▸ Problems and tasks
(A) Copy the passage of the Wi-Fi planner page from "- Use Place" to "the right-hand inspector.", swapping "obstacle" for "barrier".
(B) According to the Wi-Fi planner page, which channels do not overlap on 2.4 GHz?
## BEGIN Excerpt provided
Wi-Fi Spectrum Planner
A visual, hands-on way to learn how walls, furniture and frequency affect your Wi-Fi — and to find better spots for your access points.
Drop access points on a floor plan and instantly see a color signal heatmap (red = strong, blue = weak). Add walls and household objects to watch them cast real RF "shadows", compare the 2.4, 5 and 6 GHz bands, and check how much of each room actually gets a usable signal. Everything updates live as you move things around.
Getting started
- Pick Place access point, choose a band setup & power on the left, then click on the canvas to drop it. Numbers 1, 2, 3… mark each AP.
- Use Draw wall to click a start and end point. Pick the material (drywall, brick, concrete…) — denser materials block more, especially at 5/6 GHz.
- Use Place obstacle to add furniture and appliances (fridges, fish tanks and people block surprisingly well).
- Switch to Select / move to drag anything, drag wall endpoints to resize, or edit it in the right-hand inspector.
- Hover anywhere to read the live signal-at-cursor for every AP. Watch the AP coverage bars (bottom-right) to see the share of floor each AP covers well.
- Import background (left panel) to trace over a photo or export of your real floor plan, and use Heatmap opacity to blend it. Save / Load keeps your layout (it also auto-saves).
Visualization modes
Signal — best signal strength from any AP, as a thermal heatmap. Use the band dropdown (Best / 2.4 / 5 / 6 GHz) to focus on one band.
Interference — red where two or more APs overlap on the same / overlapping channel. On 2.4 GHz, channels 1, 6 and 11 don't overlap.
Zones — colours the floor by which AP serves it best, so you can see hand-off areas.
## END Excerpt provided
## BEGIN Record extracts
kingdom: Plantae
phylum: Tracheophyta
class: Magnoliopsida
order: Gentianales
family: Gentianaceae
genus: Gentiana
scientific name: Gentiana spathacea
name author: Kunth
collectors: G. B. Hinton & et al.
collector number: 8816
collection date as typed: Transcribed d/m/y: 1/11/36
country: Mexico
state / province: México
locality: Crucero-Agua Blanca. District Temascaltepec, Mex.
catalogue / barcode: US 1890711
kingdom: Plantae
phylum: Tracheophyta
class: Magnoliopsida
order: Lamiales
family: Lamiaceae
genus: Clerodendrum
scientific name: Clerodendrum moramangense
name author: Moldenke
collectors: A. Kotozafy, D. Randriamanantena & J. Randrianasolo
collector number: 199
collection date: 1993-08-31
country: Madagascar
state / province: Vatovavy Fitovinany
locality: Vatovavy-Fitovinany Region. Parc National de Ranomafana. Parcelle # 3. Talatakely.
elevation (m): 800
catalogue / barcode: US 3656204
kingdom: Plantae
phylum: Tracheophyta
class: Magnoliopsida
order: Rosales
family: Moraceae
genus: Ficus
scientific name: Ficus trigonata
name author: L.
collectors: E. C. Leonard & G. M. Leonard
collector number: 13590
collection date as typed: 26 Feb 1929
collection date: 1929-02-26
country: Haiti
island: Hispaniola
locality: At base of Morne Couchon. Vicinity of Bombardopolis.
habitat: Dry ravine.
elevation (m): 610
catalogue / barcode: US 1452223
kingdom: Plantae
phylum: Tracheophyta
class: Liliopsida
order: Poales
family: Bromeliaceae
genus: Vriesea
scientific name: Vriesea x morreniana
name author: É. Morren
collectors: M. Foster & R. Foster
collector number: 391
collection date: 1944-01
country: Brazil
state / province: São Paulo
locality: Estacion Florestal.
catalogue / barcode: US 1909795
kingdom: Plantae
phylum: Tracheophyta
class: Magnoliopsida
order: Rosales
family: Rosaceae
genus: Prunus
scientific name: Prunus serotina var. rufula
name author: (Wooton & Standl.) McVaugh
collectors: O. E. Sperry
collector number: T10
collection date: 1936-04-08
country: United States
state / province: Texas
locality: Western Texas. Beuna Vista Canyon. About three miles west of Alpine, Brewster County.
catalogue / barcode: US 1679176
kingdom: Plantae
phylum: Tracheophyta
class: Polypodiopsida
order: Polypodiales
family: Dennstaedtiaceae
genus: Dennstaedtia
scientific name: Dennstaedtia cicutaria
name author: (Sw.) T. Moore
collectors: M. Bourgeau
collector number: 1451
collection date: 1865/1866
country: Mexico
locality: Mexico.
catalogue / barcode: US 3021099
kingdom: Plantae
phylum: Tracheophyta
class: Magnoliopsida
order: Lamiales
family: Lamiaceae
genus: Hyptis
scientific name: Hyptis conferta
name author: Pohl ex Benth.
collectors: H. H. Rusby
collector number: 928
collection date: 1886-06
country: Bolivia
## END Record extracts
▸ Task solutions
(A)
- Use Place barrier to add furniture and appliances (fridges, fish tanks and people block surprisingly well).
- Switch to Select / move to drag anything, drag wall endpoints to resize, or edit it in the right-hand inspector.

(B) Channels 1, 6 and 11.